Phillips scans a nearby alley: "There's going to be poetry here, or should be here."

The grass has been cut in the lot where the offending tailgate revelers invade. The grass has burned brown in the heat. Phillips is taking this spot for his installation: the shadow of a C-130 gunship burned into the grass, titled "Homeland Security."

The seemingly derelict zones of St. Louis always offer surprises. Turnage's bright blue eyes widen at a lot where a grove of trees yields shade. This is her installation site, where she's constructing a labyrinth. The Artica Web site (www.artica.org) gives a view of her plan: the maze constructed of brick and other objects found in the area, with an entry point on the east side. "A path for contemplation," the preliminary design reads, "a spiral inward not downward."

Down the street, the river is framed by a train trestle painted in a black-and-white checkerboard pattern. "People forget about the river until there's a 500-year flood," says Phillips. "They expect the river to come to them."
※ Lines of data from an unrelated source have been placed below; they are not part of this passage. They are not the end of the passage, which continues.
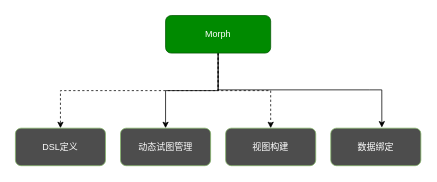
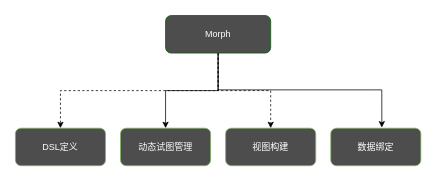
  <mxCell id="0" />
  <mxCell id="1" parent="0" />
  <mxCell id="2" style="edgeStyle=orthogonalEdgeStyle;rounded=0;orthogonalLoop=1;jettySize=auto;html=1;entryX=0.5;entryY=0;entryDx=0;entryDy=0;fontColor=#FFFFFF;dashed=1;" edge="1" parent="1" source="6" target="7"><mxGeometry relative="1" as="geometry"><Array as="points"><mxPoint x="80" y="120" /><mxPoint x="290" y="120" /></Array></mxGeometry></mxCell>
  <mxCell id="3" style="edgeStyle=orthogonalEdgeStyle;rounded=0;orthogonalLoop=1;jettySize=auto;html=1;entryX=0.433;entryY=-0.017;entryDx=0;entryDy=0;entryPerimeter=0;fontColor=#FFFFFF;" edge="1" parent="1" source="6" target="10"><mxGeometry relative="1" as="geometry"><Array as="points"><mxPoint x="492" y="118.98" /><mxPoint x="290" y="118.98" /></Array></mxGeometry></mxCell>
  <mxCell id="4" style="edgeStyle=orthogonalEdgeStyle;rounded=0;orthogonalLoop=1;jettySize=auto;html=1;entryX=0.5;entryY=0;entryDx=0;entryDy=0;fontColor=#FFFFFF;" edge="1" parent="1" source="6" target="8"><mxGeometry relative="1" as="geometry" /></mxCell>
  <mxCell id="5" style="edgeStyle=orthogonalEdgeStyle;rounded=0;orthogonalLoop=1;jettySize=auto;html=1;entryX=0.5;entryY=0;entryDx=0;entryDy=0;fontColor=#FFFFFF;dashed=1;" edge="1" parent="1" source="6" target="9"><mxGeometry relative="1" as="geometry" /></mxCell>
- <mxCell id="6" value="Morph" style="rounded=1;whiteSpace=wrap;html=1;fillColor=#008a00;fontColor=#ffffff;strokeColor=#005700;flipH=1;flipV=1;" vertex="1" parent="1"><mxGeometry x="220" y="20" width="140" height="50" as="geometry" /></mxCell>
+ <mxCell id="6" value="Morph" style="rounded=1;whiteSpace=wrap;html=1;fillColor=#4d4d4d;fontColor=#ffffff;strokeColor=#005700;flipH=1;flipV=1;" vertex="1" parent="1"><mxGeometry x="220" y="20" width="140" height="50" as="geometry" /></mxCell>
  <mxCell id="7" value="DSL定义" style="rounded=1;whiteSpace=wrap;html=1;fillColor=#4D4D4D;strokeColor=#82b366;fontColor=#FFFFFF;flipH=1;flipV=0;" vertex="1" parent="1"><mxGeometry x="20" y="170" width="120" height="50" as="geometry" /></mxCell>
  <mxCell id="8" value="动态试图管理" style="rounded=1;whiteSpace=wrap;html=1;fillColor=#4D4D4D;strokeColor=#82b366;fontColor=#FFFFFF;flipH=1;flipV=0;" vertex="1" parent="1"><mxGeometry x="160" y="170" width="120" height="50" as="geometry" /></mxCell>
  <mxCell id="9" value="视图构建" style="rounded=1;whiteSpace=wrap;html=1;fillColor=#4D4D4D;strokeColor=#82b366;fontColor=#FFFFFF;flipH=1;flipV=0;" vertex="1" parent="1"><mxGeometry x="300" y="170" width="120" height="50" as="geometry" /></mxCell>
  <mxCell id="10" value="数据绑定" style="rounded=1;whiteSpace=wrap;html=1;fillColor=#4D4D4D;strokeColor=#82b366;fontColor=#FFFFFF;flipH=1;flipV=0;" vertex="1" parent="1"><mxGeometry x="440" y="170" width="120" height="50" as="geometry" /></mxCell>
Local poet Josh Wolf has been enlisted to create a ritualized ceremony for what is being billed as "The Boat of Dreams." Participants are invited to create a "biodegradable boat large enough to carry your dreams down river," the Artica flier reads. When Wolf first visited the site with Phillips and Turnage, the river was 40 feet higher. Anyone planning to float a boat needs to be prepared to hike up and down the large rocks that make up the levee.
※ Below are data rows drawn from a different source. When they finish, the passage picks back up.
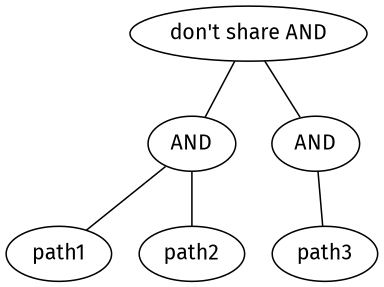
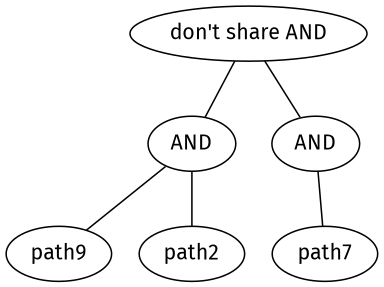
  graph {
    fontname="Fira Sans"
    node [fontname="Fira Sans"]
    edge [fontname="Fira Sans"]
    n1 [label="don't share AND"]
    n2 [label=AND]
    n3 [label=AND]
-   n4 [label=path1]
+   n4 [label=path9]
    n5 [label=path2]
-   n6 [label=path3]
+   n6 [label=path7]
    n1 -- n2
    n1 -- n3
    n2 -- n4
    n2 -- n5
    n3 -- n6
  }
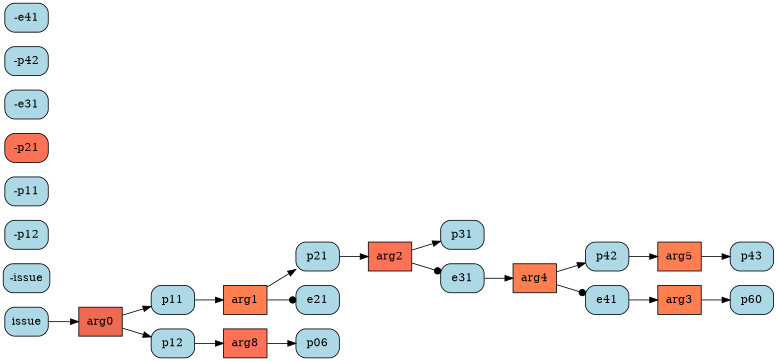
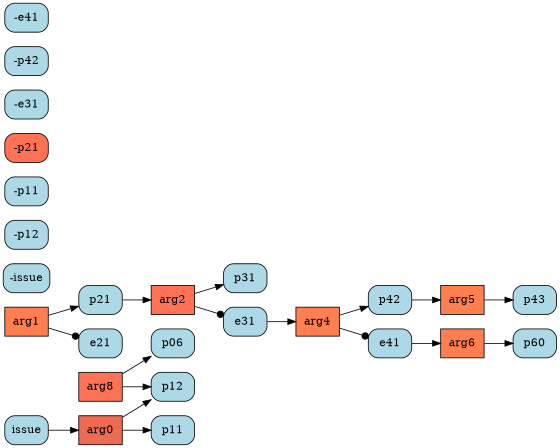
  digraph {
    rankdir=LR
    node [color=black fillcolor=lightblue fixedsize=false shape=box style="rounded,filled"]
    arg0 [fillcolor=coral2 style=filled]
    p11
    p12
    arg1 [fillcolor=coral style=filled]
    arg8 [fillcolor=coral1 style=filled]
    issue
    "-issue"
    p21
    e21
    p06
    "-p12"
    arg2 [fillcolor=coral1 style=filled]
    "-p11"
    p31
    e31
    arg4 [fillcolor=coral style=filled]
    "-p21" [fillcolor=coral1]
    p42
    e41
    arg5 [fillcolor=coral style=filled]
-   arg3 [fillcolor=coral style=filled]
+   arg3 [fillcolor=coral style=filled label=arg6]
    "-e31"
    p43
    p60
    "-p42"
    "-e41"
    arg0 -> p11
    arg0 -> p12
-   p11 -> arg1
-   p12 -> arg8
+   arg8 -> p12
    arg1 -> p21
    arg1 -> e21 [arrowhead=dot]
    arg8 -> p06
    issue -> arg0
    p21 -> arg2
    arg2 -> p31
    arg2 -> e31 [arrowhead=dot]
    e31 -> arg4
    arg4 -> p42
    arg4 -> e41 [arrowhead=dot]
    p42 -> arg5
    e41 -> arg3
    arg5 -> p43
    arg3 -> p60
  }
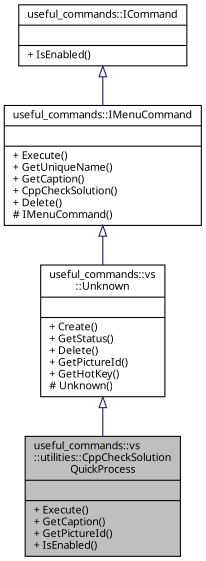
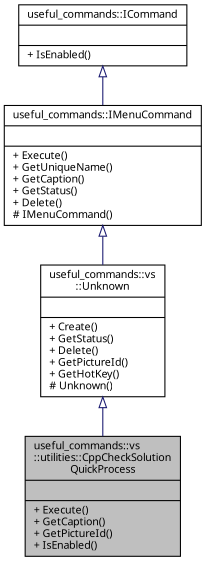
  digraph {
    node [color=black fillcolor=white fontname=Verdana fontsize=10 shape=record style=filled]
    edge [arrowtail=onormal color=midnightblue dir=back fontname=Verdana fontsize=10 labelfontname=Verdana labelfontsize=10 style=solid]
    n1 [fillcolor=grey75 fontcolor=black height=0.2 label="{useful_commands::vs\l::utilities::CppCheckSolution\lQuickProcess\n||+ Execute()\l+ GetCaption()\l+ GetPictureId()\l+ IsEnabled()\l}" width=0.4]
    n2 [height=0.2 label="{useful_commands::vs\l::Unknown\n||+ Create()\l+ GetStatus()\l+ Delete()\l+ GetPictureId()\l+ GetHotKey()\l# Unknown()\l}" width=0.4]
-   n3 [height=0.2 label="{useful_commands::IMenuCommand\n||+ Execute()\l+ GetUniqueName()\l+ GetCaption()\l+ CppCheckSolution()\l+ Delete()\l# IMenuCommand()\l}" width=0.4]
+   n3 [height=0.2 label="{useful_commands::IMenuCommand\n||+ Execute()\l+ GetUniqueName()\l+ GetCaption()\l+ GetStatus()\l+ Delete()\l# IMenuCommand()\l}" width=0.4]
    n4 [height=0.2 label="{useful_commands::ICommand\n||+ IsEnabled()\l}" width=0.4]
    n2 -> n1
    n3 -> n2
    n4 -> n3
  }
Art interventions are not for the tame. Those coming down to Artica are advised to bring their own food and water. It's not as if Poland Spring is sponsoring this -- at least not this year.

Other than the hope, says Phillips, that "no one's injured and no one's in jail," the couple wants this event to initiate an annual festival. "We want people to be interested in doing it again," says Turnage. "Make it bigger and more involved in the community. Take it to a level where there's more people coming to the area. Make people wake up to the area, or to metropolitan St. Louis, for that matter."

Scheduled installations and performances include "Arthenge," an ambitious project by Michael Morrison. He labels Artica "an urban anarchist art fair." He plans to stand railroad ties on their ends and sink them around a pit lined with sculpted hands and candles. "My Celtic cultural history is coming into this," he explains. "I envisioned layer upon layer of historical civilizations: Indians, slaves, Irish immigrants and all the things buried here."

What if he awakens the spirits of those who came before in the dead of night? "I'm gonna be long gone."

Jenna Bauer, who's founded a new children's art center in Tower Grove Park, plans to rent a helium tank and inflate different types of balloons, to "thrust a stream of these as high as they can go." She and a friend got the idea from seeing the balloons at car dealerships.

Wolf is building a tearoom out of found objects, "mostly stuff found in Dumpsters and beside Dumpsters." He'll offer what Phillips calls an "abstract bizarro tea ceremony" to groups of three throughout the weekend. "I'm at war with boxes," says Wolf. "I liked the idea of creating space in harmonious tension with the immediate environment."

Artica 2002 will probably have grown by the time this column goes to press. "We've been getting people crawling out of the woodwork asking if it's too late," says Turnage. "It's not. Show up and make it."


In memoriam: John Hilgert died Sunday, July 28, after a long illness. Hilgert was a photographer, a thoughtful and intelligent artist. He taught at Webster University and was greatly loved and admired by the students and faculty there. Hilgert was a sweet, caring man. Anyone who had the fortune to be in the presence of his wit and humor was elevated by them. Our deepest sympathies go out to his wife, Betsy Millard.